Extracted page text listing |
+ + + + + + +
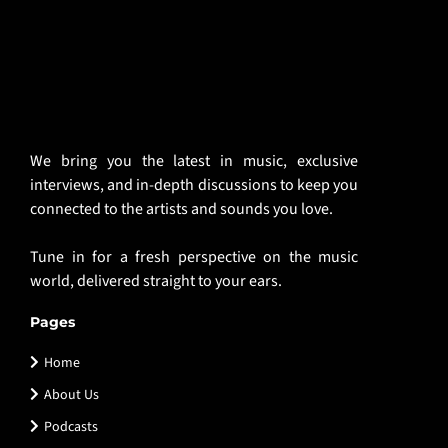
We bring you the latest in music, exclusive
interviews, and in-depth discussions to keep you
connected to the artists and sounds you love.
Tune in for a fresh perspective on the music
world, delivered straight to your ears.
Pages
Home
About Us
Podcasts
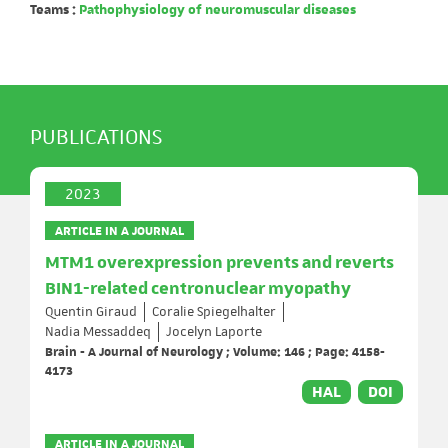
Teams :
Pathophysiology of neuromuscular diseases
PUBLICATIONS
2023
ARTICLE IN A JOURNAL
MTM1 overexpression prevents and reverts
BIN1-related centronuclear myopathy
Quentin Giraud
Coralie Spiegelhalter
Nadia Messaddeq
Jocelyn Laporte
Brain - A Journal of Neurology ; Volume: 146 ; Page: 4158-
4173
HAL
DOI
ARTICLE IN A JOURNAL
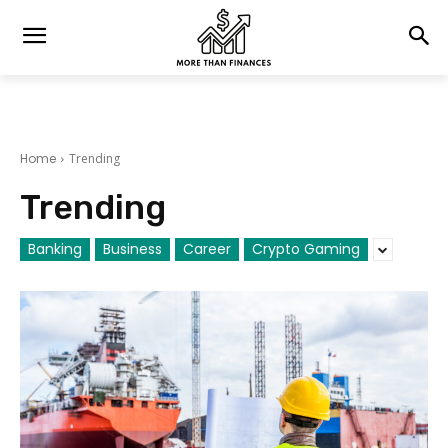
Home
Trending
Trending
Banking
Business
Career
Crypto Gaming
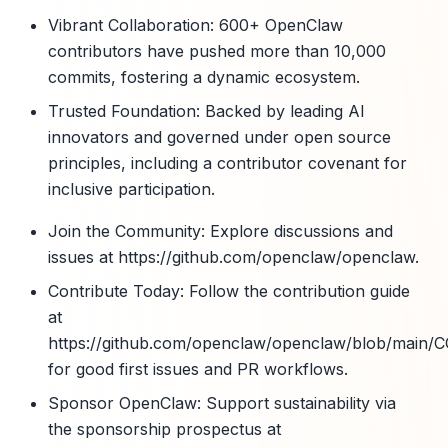
Vibrant Collaboration: 600+ OpenClaw
contributors have pushed more than 10,000
commits, fostering a dynamic ecosystem.
Trusted Foundation: Backed by leading AI
innovators and governed under open source
principles, including a contributor covenant for
inclusive participation.
Join the Community: Explore discussions and
issues at https://github.com/openclaw/openclaw.
Contribute Today: Follow the contribution guide
at
https://github.com/openclaw/openclaw/blob/mai
for good first issues and PR workflows.
Sponsor OpenClaw: Support sustainability via
the sponsorship prospectus at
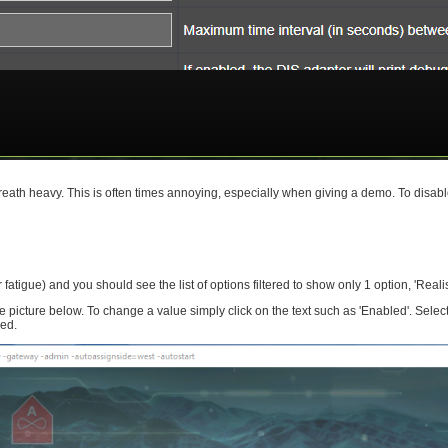
breath heavy. This is often times annoying, especially when giving a demo. To disabl
r fatigue) and you should see the list of options filtered to show only 1 option, 'Realis
ture below. To change a value simply click on the text such as 'Enabled'. Select
sed.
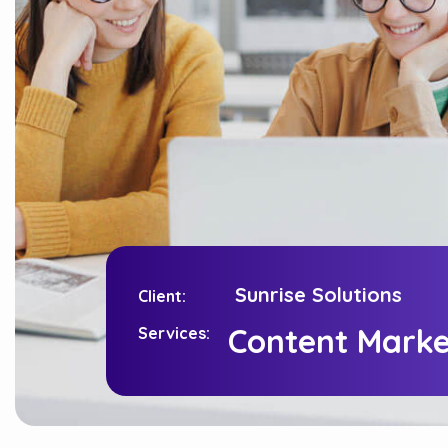
Content Marke
Sunrise Solutions
Client:
Services:
Content Marke
Services:
Sunrise Solutions
Client:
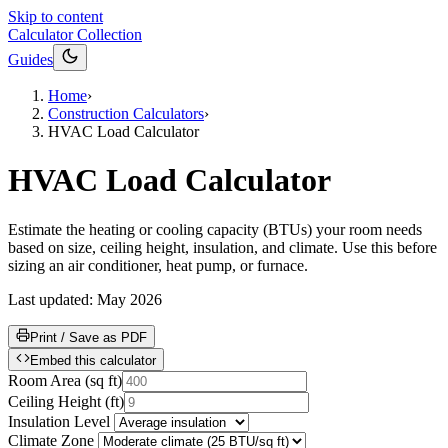
Skip to content
Calculator Collection
Guides
Home
›
Construction Calculators
›
HVAC Load Calculator
HVAC Load Calculator
Estimate the heating or cooling capacity (BTUs) your room needs
based on size, ceiling height, insulation, and climate. Use this before
sizing an air conditioner, heat pump, or furnace.
Last updated:
May 2026
Print / Save as PDF
Embed this calculator
Room Area
(
sq ft
)
Ceiling Height
(
ft
)
Insulation Level
Climate Zone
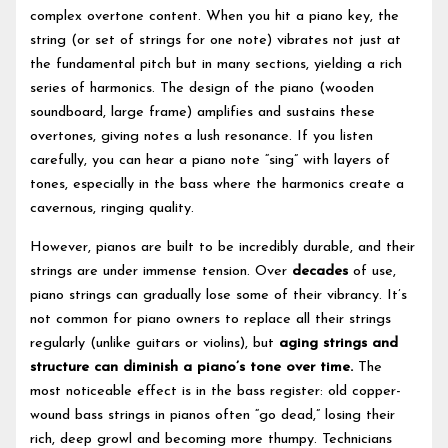
complex overtone content. When you hit a piano key, the
string (or set of strings for one note) vibrates not just at
the fundamental pitch but in many sections, yielding a rich
series of harmonics. The design of the piano (wooden
soundboard, large frame) amplifies and sustains these
overtones, giving notes a lush resonance. If you listen
carefully, you can hear a piano note “sing” with layers of
tones, especially in the bass where the harmonics create a
cavernous, ringing quality.
However, pianos are built to be incredibly durable, and their
strings are under immense tension. Over
decades
of use,
piano strings can gradually lose some of their vibrancy. It’s
not common for piano owners to replace all their strings
regularly (unlike guitars or violins), but
aging strings and
structure can diminish a piano’s tone over time.
The
most noticeable effect is in the bass register: old copper-
wound bass strings in pianos often “go dead,” losing their
rich, deep growl and becoming more thumpy. Technicians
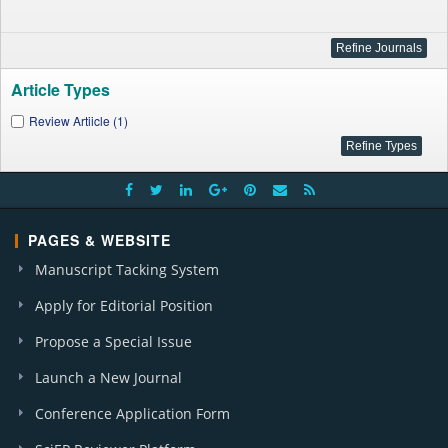
Article Types
Review Artiicle (1)
PAGES & WEBSITE
Manuscript Tacking System
Apply for Editorial Position
Propose a Special Issue
Launch a New Journal
Conference Application Form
+ + + + + + +
TASK PROMPT | Report every line of the listing that contains the word "music". Copy each such line in full.

OUTPUT FOR THIS TASK |
We bring you the latest in music, exclusive
Tune in for a fresh perspective on the music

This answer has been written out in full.